(Saved data entries)
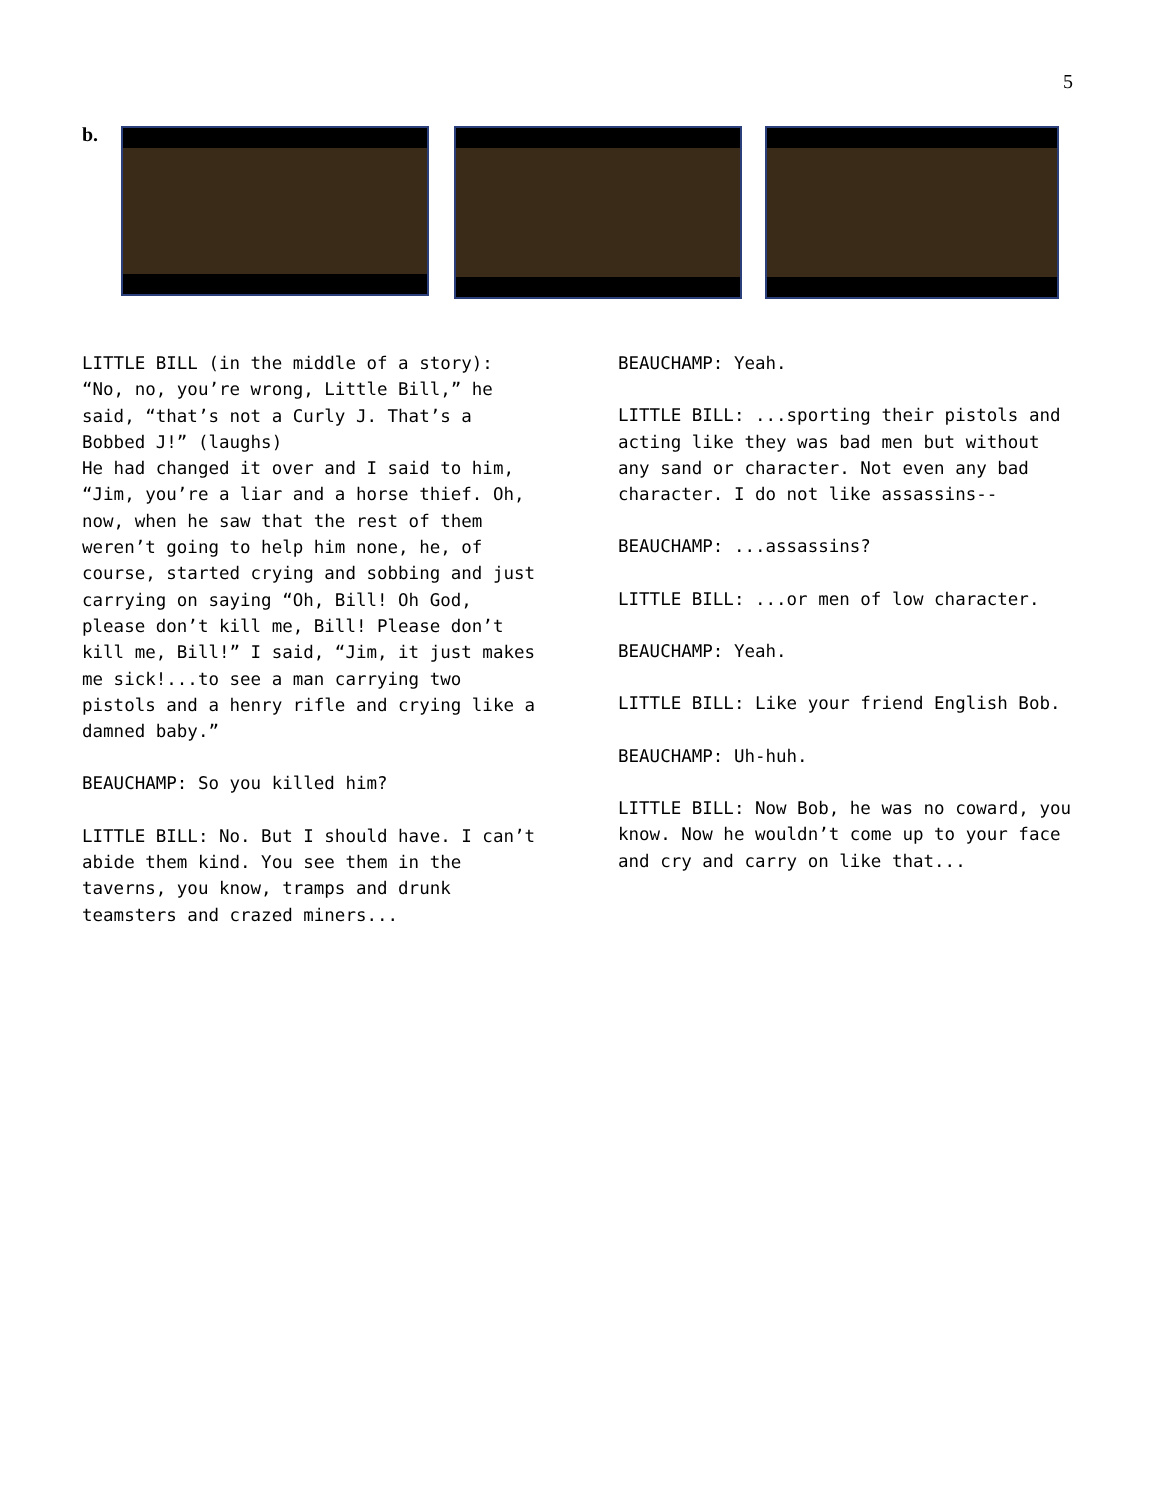5
b.
LITTLE BILL (in the middle of a story): “No, no, you’re wrong, Little Bill,” he said, “that’s not a Curly J. That’s a Bobbed J!” (laughs)
He had changed it over and I said to him, “Jim, you’re a liar and a horse thief. Oh, now, when he saw that the rest of them weren’t going to help him none, he, of course, started crying and sobbing and just carrying on saying “Oh, Bill! Oh God, please don’t kill me, Bill! Please don’t kill me, Bill!” I said, “Jim, it just makes me sick!...to see a man carrying two pistols and a henry rifle and crying like a damned baby.”
BEAUCHAMP: So you killed him?
LITTLE BILL: No. But I should have. I can’t abide them kind. You see them in the taverns, you know, tramps and drunk teamsters and crazed miners...
BEAUCHAMP: Yeah.
LITTLE BILL: ...sporting their pistols and acting like they was bad men but without any sand or character. Not even any bad character. I do not like assassins--
BEAUCHAMP: ...assassins?
LITTLE BILL: ...or men of low character.
BEAUCHAMP: Yeah.
LITTLE BILL: Like your friend English Bob.
BEAUCHAMP: Uh-huh.
LITTLE BILL: Now Bob, he was no coward, you know. Now he wouldn’t come up to your face and cry and carry on like that...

- [How to complete this task]: Reprint each of the records exactly and skip the images.

- [Exercise output]:
5
b.
LITTLE BILL (in the middle of a story): “No, no, you’re wrong, Little Bill,” he said, “that’s not a Curly J. That’s a Bobbed J!” (laughs)
He had changed it over and I said to him, “Jim, you’re a liar and a horse thief. Oh, now, when he saw that the rest of them weren’t going to help him none, he, of course, started crying and sobbing and just carrying on saying “Oh, Bill! Oh God, please don’t kill me, Bill! Please don’t kill me, Bill!” I said, “Jim, it just makes me sick!...to see a man carrying two pistols and a henry rifle and crying like a damned baby.”
BEAUCHAMP: So you killed him?
LITTLE BILL: No. But I should have. I can’t abide them kind. You see them in the taverns, you know, tramps and drunk teamsters and crazed miners...
BEAUCHAMP: Yeah.
LITTLE BILL: ...sporting their pistols and acting like they was bad men but without any sand or character. Not even any bad character. I do not like assassins--
BEAUCHAMP: ...assassins?
LITTLE BILL: ...or men of low character.
BEAUCHAMP: Yeah.
LITTLE BILL: Like your friend English Bob.
BEAUCHAMP: Uh-huh.
LITTLE BILL: Now Bob, he was no coward, you know. Now he wouldn’t come up to your face and cry and carry on like that...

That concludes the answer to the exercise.